What If We Turn Off Systems Sometimes?
In addition to more efficient technologies and location, Andrew Chien, who runs the University of Chicago’s CERES Center for Unstoppable Computing, sees an opportunity to improve the sustainability of datacenters by operating them in a more dynamic fashion.
The idea here is rather than always operating a HPC cluster or datacenter at constant capacity, operators vary the utilization of that system depending on how much power or the mix of power available on the grid during a given time.
For instance, during certain times of the day you might see higher output from wind or solar, which might allow a facility to operate at higher capacity while also reducing its carbon footprint.
Applying these techniques to the “Fugaku Next” project at RIKEN Lab in Japan, which is expected to come online sometime between 2030 and 2040, Chien projects that it’d be possible to deliver a 90 percent reduction in power cost and a 40 percent reduction in carbon emissions on top of grid improvements between now and then.
“Everyone thinks power is the problem, but it looks to me like carbon is the tougher constraint,” he explained, alluding to the fact that energy grids are likely to see a larger mix of sustainable power moving forward.
Better, More Consistent Reporting Is Needed
As you might expect, reducing the carbon impact of ever larger HPC and AI clusters is going to require better and more consistent reporting, a fact highlighted by Robert Bunger, innovatiuon product owner for the CTO office at Schneider Electric.
“My proposition is that the HPC community should be striving to be leading.
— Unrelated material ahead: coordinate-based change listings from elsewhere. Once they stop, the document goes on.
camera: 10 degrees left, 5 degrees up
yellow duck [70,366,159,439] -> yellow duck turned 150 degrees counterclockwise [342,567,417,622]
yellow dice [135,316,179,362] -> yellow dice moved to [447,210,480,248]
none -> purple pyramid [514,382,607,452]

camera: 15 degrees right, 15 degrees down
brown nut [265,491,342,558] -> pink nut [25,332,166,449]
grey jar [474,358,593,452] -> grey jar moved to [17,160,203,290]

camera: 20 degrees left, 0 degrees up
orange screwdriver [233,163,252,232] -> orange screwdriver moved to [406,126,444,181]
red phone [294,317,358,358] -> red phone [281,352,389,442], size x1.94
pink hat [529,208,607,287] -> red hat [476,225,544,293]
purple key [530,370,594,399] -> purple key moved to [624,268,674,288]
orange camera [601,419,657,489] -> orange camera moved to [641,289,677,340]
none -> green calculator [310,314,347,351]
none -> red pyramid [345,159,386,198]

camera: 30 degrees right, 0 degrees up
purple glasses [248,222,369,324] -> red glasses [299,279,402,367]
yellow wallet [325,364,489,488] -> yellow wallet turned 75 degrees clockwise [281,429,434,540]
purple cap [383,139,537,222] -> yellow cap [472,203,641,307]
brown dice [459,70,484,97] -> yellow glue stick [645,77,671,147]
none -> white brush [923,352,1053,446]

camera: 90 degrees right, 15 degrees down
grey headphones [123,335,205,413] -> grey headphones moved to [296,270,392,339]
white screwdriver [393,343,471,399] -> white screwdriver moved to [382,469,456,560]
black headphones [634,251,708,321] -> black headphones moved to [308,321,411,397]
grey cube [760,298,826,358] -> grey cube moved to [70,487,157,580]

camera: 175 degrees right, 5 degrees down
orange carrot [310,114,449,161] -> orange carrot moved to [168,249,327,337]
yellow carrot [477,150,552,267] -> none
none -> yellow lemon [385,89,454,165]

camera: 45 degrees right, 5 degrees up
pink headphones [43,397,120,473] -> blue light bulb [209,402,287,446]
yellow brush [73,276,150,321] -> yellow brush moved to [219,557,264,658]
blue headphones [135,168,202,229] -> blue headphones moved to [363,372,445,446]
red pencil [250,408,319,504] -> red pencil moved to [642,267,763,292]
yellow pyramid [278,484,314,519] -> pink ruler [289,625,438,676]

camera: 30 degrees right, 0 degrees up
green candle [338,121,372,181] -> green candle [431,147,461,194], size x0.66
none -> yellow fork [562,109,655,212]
They lead in all the other aspects of performance, and I think sustainability reporting and measuring should be one of them,” Bunger said.
One of the problems, Bunger explains, is that datacenter operators are all over the map with regard to how they are reporting sustainability metrics. This likely isn’t helped by the fact that hyperscale operators don’t like to talk about things like power or water consumption with any kind of granularity.
In an effort to remedy this, Schneider has proposed 28 metrics they believe datacenter operators should be tracking. These include common factors like total power consumption, PUE, total renewable energy consumption, total water consumption, water use efficiency. However the list also suggests tracking other factors like renewable energy factor, energy reuse, service utilization, and even noise and land use.
Bunger acknowledged that trying to keep track of all 28 might be daunting for many facilities but he suggests datacenter operators start with perhaps six and go from there.